«Неужели? – подумал он, и дрожь пробежала по его членам. – Нет, я бы знал, так или иначе он известил бы меня!.. А может быть… может быть, я уж и не мог получить от него известий иначе как обычным для всех людей путем? Или он не успел, или не хотел написать мне… Неужели здесь смерть, и я не знал об этом!»
Он схватился за ручку двери и увидел, что она не заперта изнутри. Не зная – радоваться этому или смущаться, он поспешно отпер дверь, запер ее за собою и очутился в знакомом темном коридоре.
В то же мгновение он почувствовал, что великий старец его жив. Сознание это сразу его успокоило, и он твердым шагом пошел вперед, ощупал в конце коридора дверь и отворил ее.
Он в заветной древней комнате собраний. Как десять лет тому назад, на столе горит лампа, всюду разложены фолианты и у стола, в старом высоком кресле, человеческая фигура. Это он – древний мудрец!

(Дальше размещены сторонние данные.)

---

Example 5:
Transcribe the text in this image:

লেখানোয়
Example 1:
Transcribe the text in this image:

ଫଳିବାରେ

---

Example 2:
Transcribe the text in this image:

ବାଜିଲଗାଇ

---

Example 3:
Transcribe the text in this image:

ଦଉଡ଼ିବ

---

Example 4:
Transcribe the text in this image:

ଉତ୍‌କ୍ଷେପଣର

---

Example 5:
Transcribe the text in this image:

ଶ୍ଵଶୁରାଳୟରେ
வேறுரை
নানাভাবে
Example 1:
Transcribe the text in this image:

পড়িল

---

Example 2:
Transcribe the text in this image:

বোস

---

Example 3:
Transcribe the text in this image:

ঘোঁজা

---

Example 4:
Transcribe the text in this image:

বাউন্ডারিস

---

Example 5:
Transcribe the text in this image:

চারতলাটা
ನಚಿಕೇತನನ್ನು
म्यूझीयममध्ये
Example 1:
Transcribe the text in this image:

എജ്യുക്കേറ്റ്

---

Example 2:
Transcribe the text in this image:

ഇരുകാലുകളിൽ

С сильно забившимся сердцем Захарьев-Овинов кинулся к нему. Глядит – он неподвижен. Глаза закрыты… Неужели?! Он наклонился!.. Нет, он жив, жив, он только спит!.. Старей открыл глаза, глаза эти совсем почти потухли, в них едва теплилась искра жизни.
– Сын мой… – прошептали бледные старческие губы.

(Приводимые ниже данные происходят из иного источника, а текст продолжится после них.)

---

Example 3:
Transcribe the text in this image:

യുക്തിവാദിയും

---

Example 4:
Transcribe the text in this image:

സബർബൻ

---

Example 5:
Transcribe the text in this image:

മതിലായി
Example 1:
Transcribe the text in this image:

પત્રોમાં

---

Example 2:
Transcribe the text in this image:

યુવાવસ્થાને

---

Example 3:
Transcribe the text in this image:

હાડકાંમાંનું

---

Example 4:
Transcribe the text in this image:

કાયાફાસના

– Отец! – воскликнул Захарьев-Овинов, чувствуя и радость, и грусть, и подступавшие к сердцу слезы.
Он обнял старца, радуясь, что застал его живым, и невольно ужасаясь происшедшей в нем перемене.
– Я знал, что ты придешь ко мне сегодня. Я звал и ждал тебя и чувствовал твое приближение… а вот заснул! – между тем говорил глухим голосом Ганс фон Небельштейн. – Слаб я теперь… заснул и не слышал твоего свистка… Впрочем, ведь дверь не заперта… она не запирается с тех пор, как я простился с моим добрым Бергманом и похоронил его, тому назад два года…
– Бедный друг, бедный Бергман! – произнес Захарьев-Овинов, вспоминая доброе лицо старого верного слуги и друга далеких дней.
– Скажи: счастливый Бергман! – шепнул фон Небельштейн, дрожащей рукою вынимая из кармана маленький ящичек и кладя себе в рот кусочек таинственного вещества, способного поддерживать человеческие силы.
Через две-три минуты древний старец заметно оживился. В глазах прибавилось жизни. Старые исхудалые руки уже не так тряслись, сгорбленная спина выпрямилась. Захарьев-Овинов не отрываясь глядел на него.
– Отец! – невольно воскликнул он. – Отчего в тебе такая перемена? Зачем допустил ты ее?
– Перемена произведена временем, – сказал старец, – время делает свою законную работу. И не во мне одном перемена, она и в тебе, сын мой. И я с большим правом могу спросить тебя: ты-то зачем допустил ее, зачем ты расстался со своею молодостью? Зачем в эти десять лет пропала нежность твоих щек, а на лбу появились морщины?
– Я не думал об этом, – ответил Захарьев-Овинов. – Я никогда, как тебе известно, не употреблял никаких средств, для того чтобы сохранить свое тело и поддержать свою молодость до сорокалетнего моего возраста. Ведь молодость во мне поддерживала та жизнь, какую я вел. Я слишком мало, несмотря на свои большие знания, расходовал свою жизненную силу, во мне работал один мозг, работал привычно, правильно и постоянно. А сердце мое оставалось без всякой жизни. Ну а тебе известно, отец, что жизнь сердца помогает разрушению материи. Да, наверно, во мне большая перемена, но перемена эта не важна…
– Как не важна? – перебил его старец. – Ты добровольно сокращаешь дни свои?!
Захарьев-Овинов улыбнулся.
– Во всяком случае, не тебе упрекать меня в этом! Сам ты что сделал с собою?
– Я? Я другое дело, я вот уже прожил на свете сто двадцать лет и рад уйти. Да, с тех пор, с самого дня нашего последнего свидания, когда ты причинил мне такое горе, против которого я все же не мог ничего и за которое не могу винить тебя, я перестал поддерживать жизнь моего тела и предоставил ему разрушаться. Два года тому назад я не помешал Бергману умереть, потому что он желал этого, – и я понимал это желание. Теперь и я умираю. Я ждал тебя только для того, чтобы проститься с тобою и чтобы ты похоронил меня по правилам нашего братства, рядом с моими предшественниками. Вот зачем ты здесь. Вот зачем звал я тебя.
Захарьев-Овинов опустил голову, и несколько мгновений продолжалось молчание. Но вот он заговорил.
– Отец, – сказал он, – мне тяжело и грустно слышать слова твои; но я понимаю твою усталость, твое желание смерти.